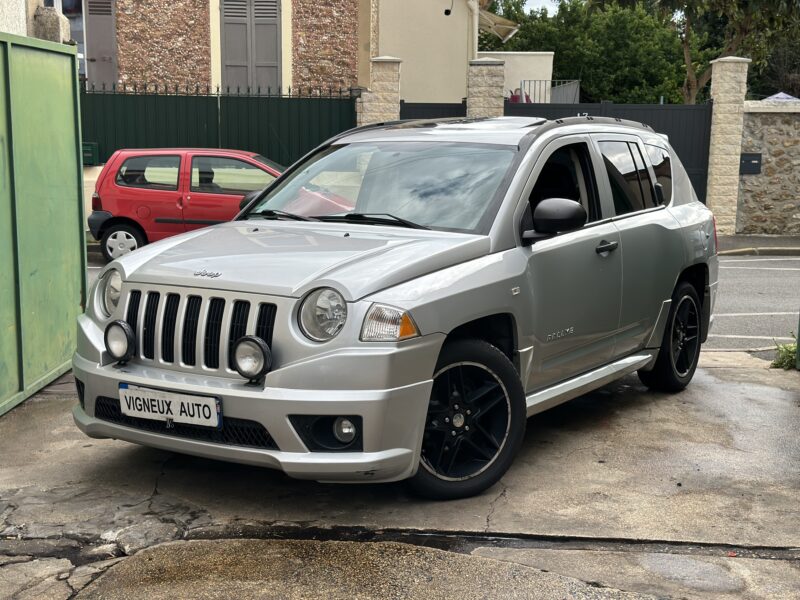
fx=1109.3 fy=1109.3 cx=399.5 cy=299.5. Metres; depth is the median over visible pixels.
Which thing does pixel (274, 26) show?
shuttered window
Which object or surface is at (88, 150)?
mailbox
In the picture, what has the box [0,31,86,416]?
green gate
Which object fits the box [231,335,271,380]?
fog light
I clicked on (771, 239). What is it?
far pavement
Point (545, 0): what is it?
sky
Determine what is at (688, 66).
tree
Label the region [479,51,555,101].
white wall
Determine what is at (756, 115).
stone wall
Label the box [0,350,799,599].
concrete pavement
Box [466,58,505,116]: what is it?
stone pillar
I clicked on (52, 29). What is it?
stone pillar
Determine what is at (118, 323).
spotlight
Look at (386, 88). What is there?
stone pillar
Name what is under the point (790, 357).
weed
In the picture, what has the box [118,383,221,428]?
license plate
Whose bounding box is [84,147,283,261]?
red car
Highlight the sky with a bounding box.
[522,0,559,14]
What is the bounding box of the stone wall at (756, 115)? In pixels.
[735,99,799,234]
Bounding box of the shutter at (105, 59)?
[83,0,116,88]
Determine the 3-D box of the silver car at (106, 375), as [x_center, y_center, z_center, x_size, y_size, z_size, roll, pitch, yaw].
[0.323,-0.207,5.893,1.823,1.546,4.200,7,11,33]
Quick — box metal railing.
[512,79,579,103]
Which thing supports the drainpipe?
attached to the house at (305, 71)
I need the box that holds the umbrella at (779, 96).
[761,91,799,101]
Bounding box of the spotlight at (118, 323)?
[104,319,135,362]
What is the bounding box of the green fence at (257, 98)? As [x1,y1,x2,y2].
[81,85,357,169]
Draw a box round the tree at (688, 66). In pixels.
[662,0,799,102]
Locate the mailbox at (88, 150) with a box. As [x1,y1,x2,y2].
[82,142,99,165]
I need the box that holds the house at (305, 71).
[75,0,484,100]
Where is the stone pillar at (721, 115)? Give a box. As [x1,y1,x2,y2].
[705,57,748,234]
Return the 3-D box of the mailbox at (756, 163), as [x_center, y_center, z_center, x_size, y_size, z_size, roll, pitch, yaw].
[5.410,-2.091,17.147,0.394,0.331,0.177,1,9,2]
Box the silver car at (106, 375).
[69,111,717,496]
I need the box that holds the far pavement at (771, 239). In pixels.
[715,234,799,255]
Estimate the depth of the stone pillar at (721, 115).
16.87 m
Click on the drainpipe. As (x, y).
(474, 15)
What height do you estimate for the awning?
1.243 m
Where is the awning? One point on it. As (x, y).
(489, 17)
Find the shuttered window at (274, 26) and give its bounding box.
[218,0,280,92]
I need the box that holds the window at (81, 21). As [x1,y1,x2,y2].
[50,0,85,73]
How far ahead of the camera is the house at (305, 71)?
19.28 m
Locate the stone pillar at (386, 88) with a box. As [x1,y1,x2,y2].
[360,56,401,124]
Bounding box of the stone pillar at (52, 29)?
[33,4,69,43]
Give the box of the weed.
[771,340,798,369]
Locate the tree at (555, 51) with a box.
[483,0,688,104]
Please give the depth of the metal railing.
24.49 m
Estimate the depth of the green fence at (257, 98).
16.74 m
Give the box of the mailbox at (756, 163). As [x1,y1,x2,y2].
[739,153,761,174]
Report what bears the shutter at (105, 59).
attached to the house at (305, 71)
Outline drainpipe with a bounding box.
[468,0,479,62]
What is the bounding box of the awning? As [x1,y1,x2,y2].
[477,5,518,42]
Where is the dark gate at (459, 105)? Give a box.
[399,101,467,120]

● ● ● ●

### TASK REQUIREMENTS
Write out precisely the lines from the one holding "I need the box that holds the window" through the end of the material, including both of those ends.

### RESPONSE
I need the box that holds the window at (81, 21). As [x1,y1,x2,y2].
[50,0,85,73]
How far ahead of the camera is the house at (305, 71)?
19.28 m
Locate the stone pillar at (386, 88) with a box. As [x1,y1,x2,y2].
[360,56,401,124]
Bounding box of the stone pillar at (52, 29)?
[33,4,69,43]
Give the box of the weed.
[771,340,798,369]
Locate the tree at (555, 51) with a box.
[483,0,688,104]
Please give the depth of the metal railing.
24.49 m
Estimate the depth of the green fence at (257, 98).
16.74 m
Give the box of the mailbox at (756, 163). As [x1,y1,x2,y2].
[739,153,761,174]
Report what bears the shutter at (105, 59).
attached to the house at (305, 71)
Outline drainpipe with a bounding box.
[468,0,479,62]
What is the bounding box of the awning? As [x1,y1,x2,y2].
[477,5,518,42]
Where is the dark gate at (459, 105)? Give a box.
[399,101,467,120]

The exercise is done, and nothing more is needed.